▶ BRIEF: Could you copy out every line of the data where the word "pink" occurs?

[Opening DATA IN THIS EXERCISE section]

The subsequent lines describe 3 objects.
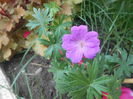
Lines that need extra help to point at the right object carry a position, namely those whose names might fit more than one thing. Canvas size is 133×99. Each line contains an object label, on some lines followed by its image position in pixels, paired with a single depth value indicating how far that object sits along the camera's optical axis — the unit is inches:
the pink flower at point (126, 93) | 8.1
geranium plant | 6.8
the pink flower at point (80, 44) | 7.0
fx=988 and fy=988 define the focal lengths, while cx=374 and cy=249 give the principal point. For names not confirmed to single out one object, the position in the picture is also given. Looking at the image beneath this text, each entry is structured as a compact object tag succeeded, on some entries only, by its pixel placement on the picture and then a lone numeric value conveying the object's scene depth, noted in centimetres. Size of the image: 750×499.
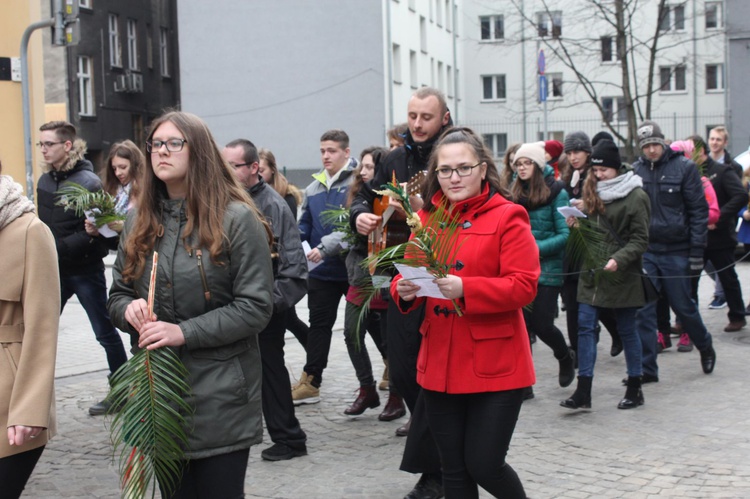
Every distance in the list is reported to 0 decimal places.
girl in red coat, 412
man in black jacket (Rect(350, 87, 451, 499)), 529
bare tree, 2162
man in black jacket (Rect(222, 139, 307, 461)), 596
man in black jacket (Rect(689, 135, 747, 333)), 1080
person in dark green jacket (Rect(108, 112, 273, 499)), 360
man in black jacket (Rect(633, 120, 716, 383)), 862
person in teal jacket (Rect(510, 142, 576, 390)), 780
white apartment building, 5100
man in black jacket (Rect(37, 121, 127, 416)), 750
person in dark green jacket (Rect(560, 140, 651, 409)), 761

[Closing DATA IN THIS EXERCISE section]

▶ RESPONSE FOR THIS EXERCISE:
the pink flower at point (126, 93) | 8.1
the pink flower at point (80, 44) | 7.0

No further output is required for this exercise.